---------- Source material

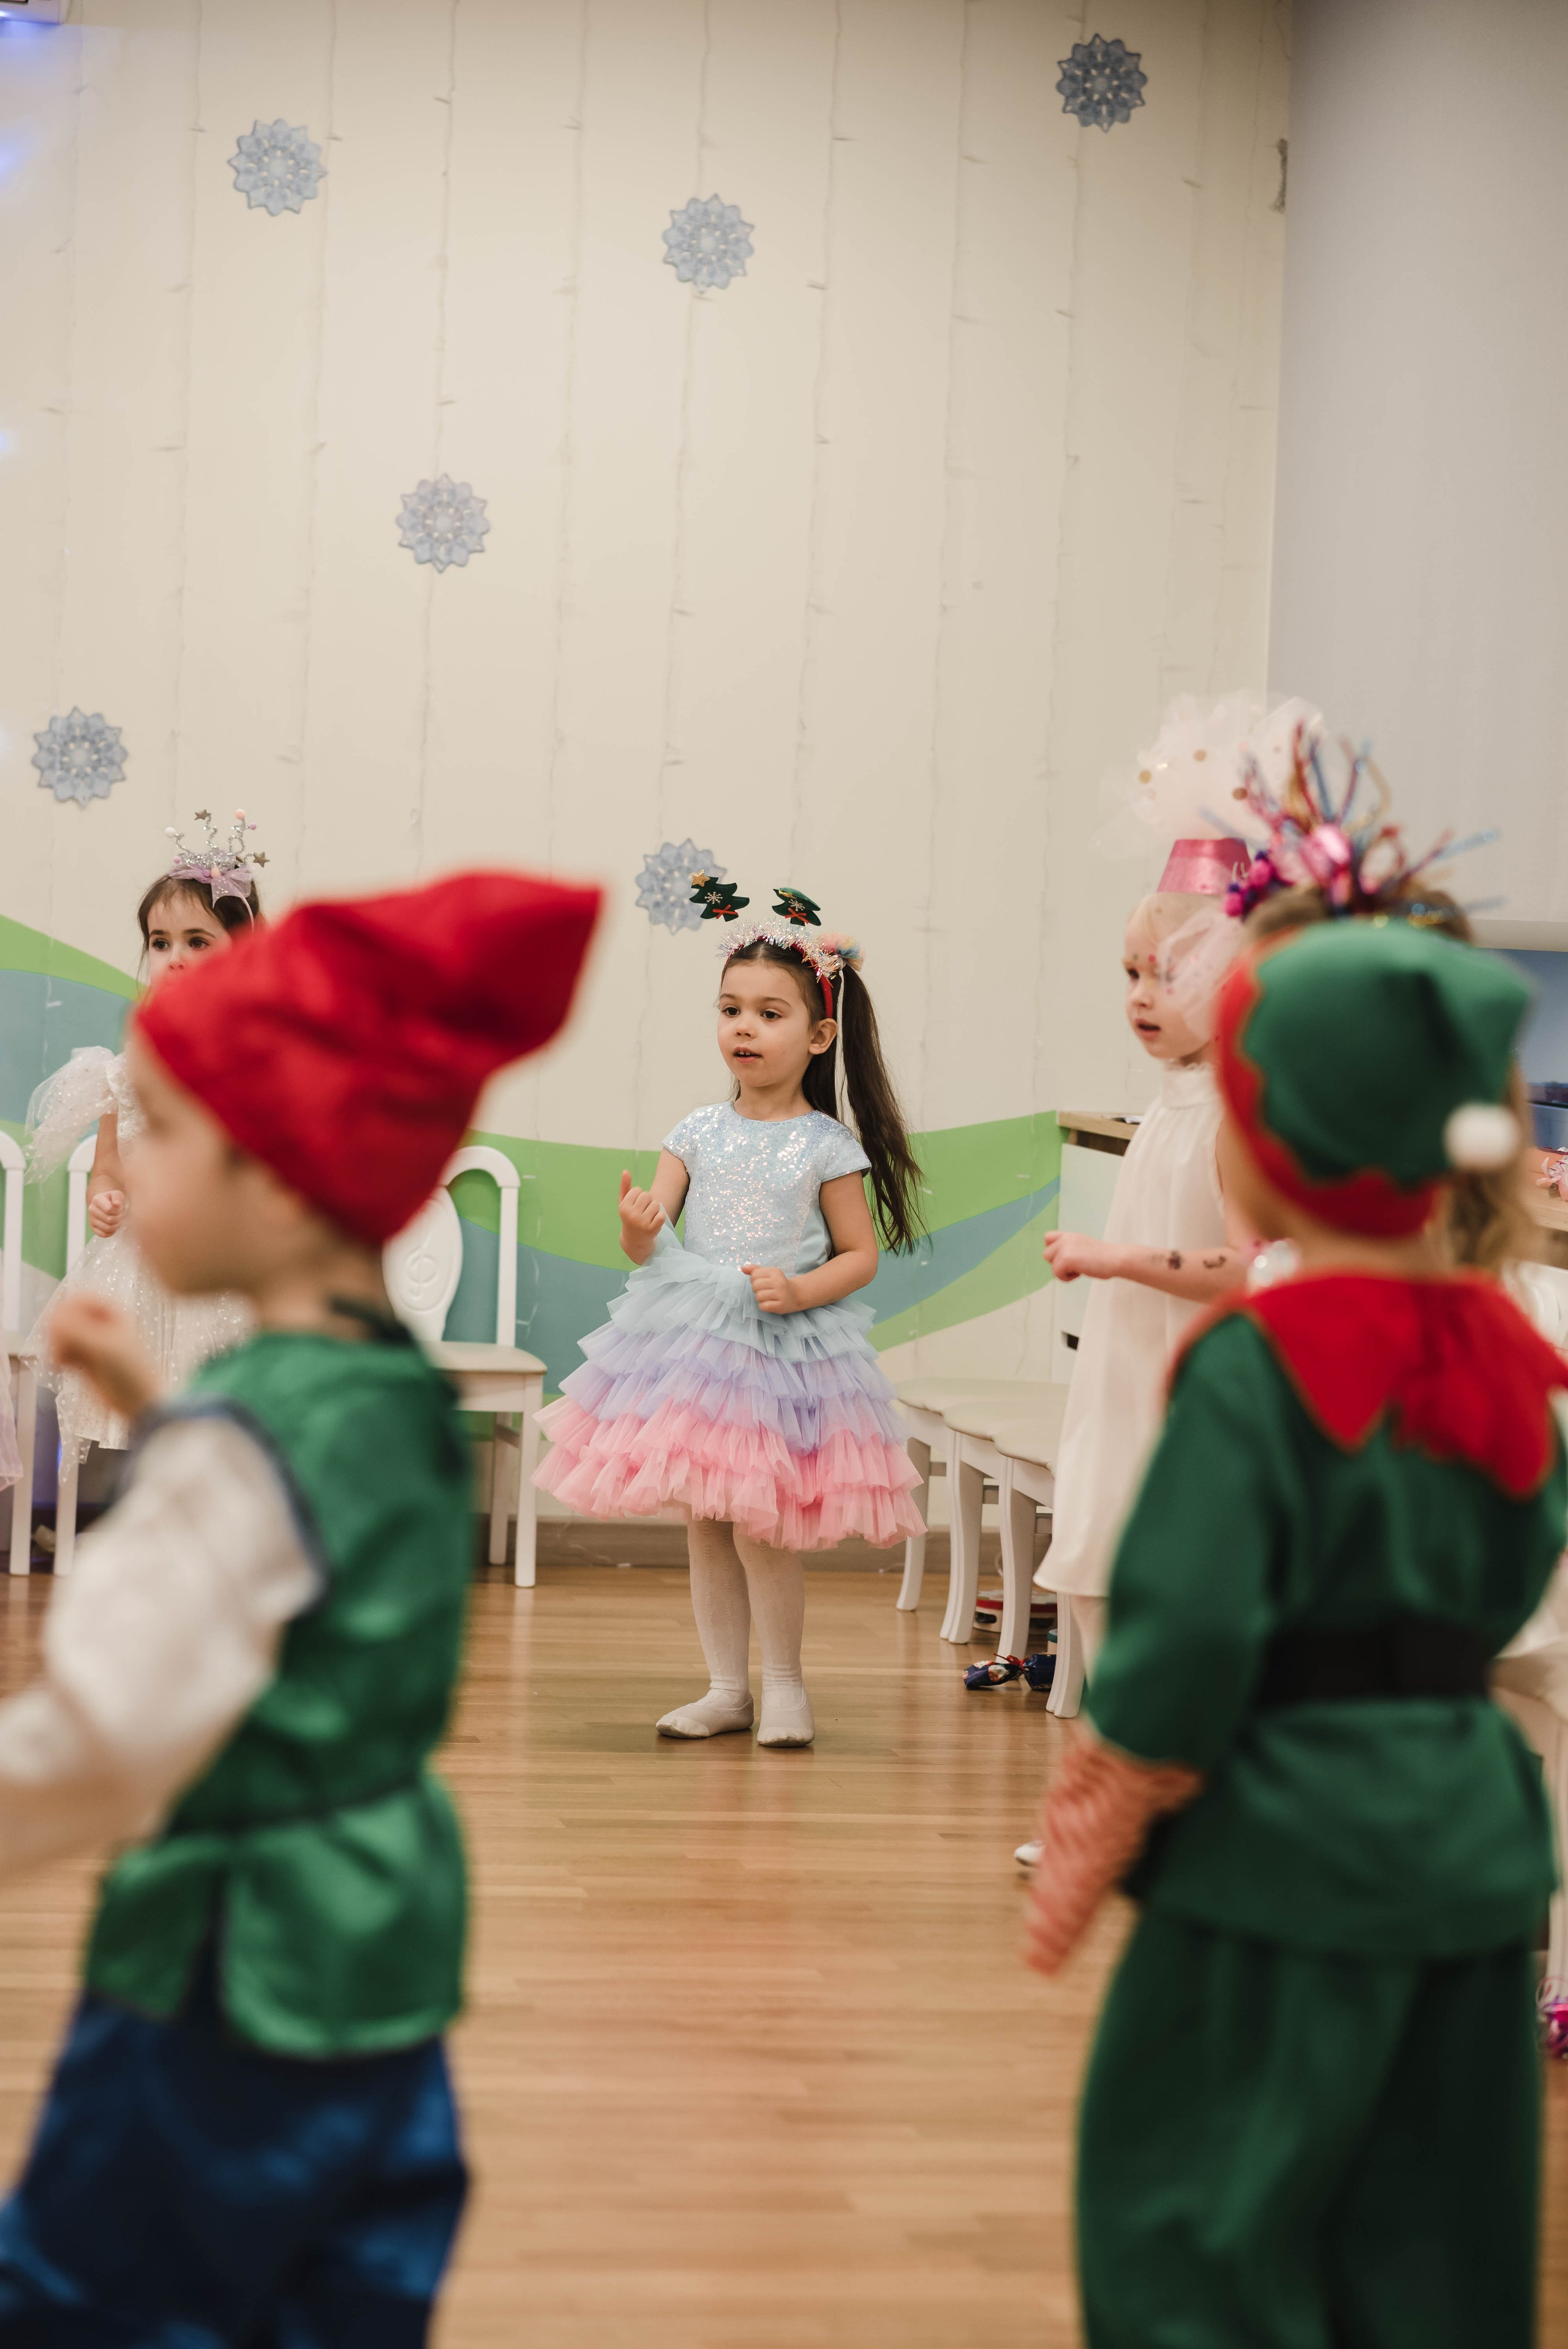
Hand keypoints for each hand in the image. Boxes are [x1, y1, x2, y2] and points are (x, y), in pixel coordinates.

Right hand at [46, 1292, 163, 1422]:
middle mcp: (100, 1322)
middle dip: (58, 1332)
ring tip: (61, 1361)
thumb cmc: (130, 1371)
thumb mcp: (104, 1347)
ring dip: (56, 1345)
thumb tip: (53, 1320)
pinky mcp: (83, 1356)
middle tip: (60, 1349)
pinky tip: (63, 1367)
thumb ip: (77, 1330)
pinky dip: (59, 1356)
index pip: (78, 1298)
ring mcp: (90, 1339)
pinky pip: (62, 1348)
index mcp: (112, 1311)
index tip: (62, 1330)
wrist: (138, 1401)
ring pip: (60, 1333)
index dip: (65, 1312)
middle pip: (64, 1315)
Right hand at [86, 1189, 125, 1238]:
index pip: (109, 1209)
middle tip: (120, 1215)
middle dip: (118, 1218)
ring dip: (116, 1226)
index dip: (118, 1210)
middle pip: (109, 1219)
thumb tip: (116, 1204)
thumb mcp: (117, 1194)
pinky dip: (111, 1232)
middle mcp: (91, 1209)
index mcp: (97, 1199)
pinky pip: (103, 1234)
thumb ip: (118, 1197)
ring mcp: (91, 1219)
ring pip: (107, 1228)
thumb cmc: (113, 1200)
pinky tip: (113, 1226)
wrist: (107, 1204)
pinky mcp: (93, 1228)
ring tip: (117, 1221)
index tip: (120, 1208)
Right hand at [618, 1170, 664, 1261]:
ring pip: (656, 1204)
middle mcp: (631, 1215)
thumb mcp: (624, 1203)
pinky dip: (660, 1216)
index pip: (638, 1190)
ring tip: (648, 1216)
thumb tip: (625, 1171)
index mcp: (623, 1207)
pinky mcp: (653, 1229)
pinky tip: (654, 1222)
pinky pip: (662, 1214)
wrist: (635, 1240)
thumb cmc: (629, 1217)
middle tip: (643, 1211)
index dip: (639, 1196)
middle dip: (647, 1201)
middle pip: (647, 1196)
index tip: (635, 1205)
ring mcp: (642, 1223)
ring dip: (654, 1208)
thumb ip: (625, 1186)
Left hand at [742, 1264, 799, 1314]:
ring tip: (767, 1297)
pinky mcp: (780, 1305)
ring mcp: (781, 1294)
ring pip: (758, 1296)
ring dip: (760, 1298)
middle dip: (756, 1289)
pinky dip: (763, 1306)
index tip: (762, 1282)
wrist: (794, 1294)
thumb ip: (755, 1270)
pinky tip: (769, 1303)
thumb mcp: (768, 1273)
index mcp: (775, 1271)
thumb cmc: (777, 1283)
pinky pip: (763, 1306)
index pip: (754, 1275)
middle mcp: (779, 1281)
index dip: (754, 1280)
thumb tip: (742, 1268)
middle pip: (755, 1286)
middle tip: (764, 1290)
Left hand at [1041, 1229, 1120, 1282]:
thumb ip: (1071, 1250)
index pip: (1047, 1237)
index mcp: (1070, 1236)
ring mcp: (1065, 1247)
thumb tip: (1060, 1262)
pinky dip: (1067, 1278)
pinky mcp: (1066, 1259)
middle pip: (1046, 1254)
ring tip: (1080, 1269)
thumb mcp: (1084, 1247)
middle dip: (1058, 1264)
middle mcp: (1066, 1239)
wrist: (1116, 1259)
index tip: (1065, 1257)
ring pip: (1052, 1266)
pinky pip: (1057, 1274)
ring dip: (1063, 1272)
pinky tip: (1081, 1273)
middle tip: (1076, 1266)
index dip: (1052, 1250)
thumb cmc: (1105, 1258)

--------------------

**Exercise details**
Nothing but the lines from the one with "pinky dip: (1067, 1278)" through the final line of the records above should appear, each copied exactly.

**Task output**
pinky dip: (1067, 1278)
pinky mcp: (1066, 1259)
middle pip: (1046, 1254)
ring tip: (1080, 1269)
thumb mcp: (1084, 1247)
middle dip: (1058, 1264)
middle mcp: (1066, 1239)
wrist: (1116, 1259)
index tip: (1065, 1257)
ring pip: (1052, 1266)
pinky pip: (1057, 1274)
ring dip: (1063, 1272)
pinky tip: (1081, 1273)
middle tip: (1076, 1266)
index dip: (1052, 1250)
thumb cmc: (1105, 1258)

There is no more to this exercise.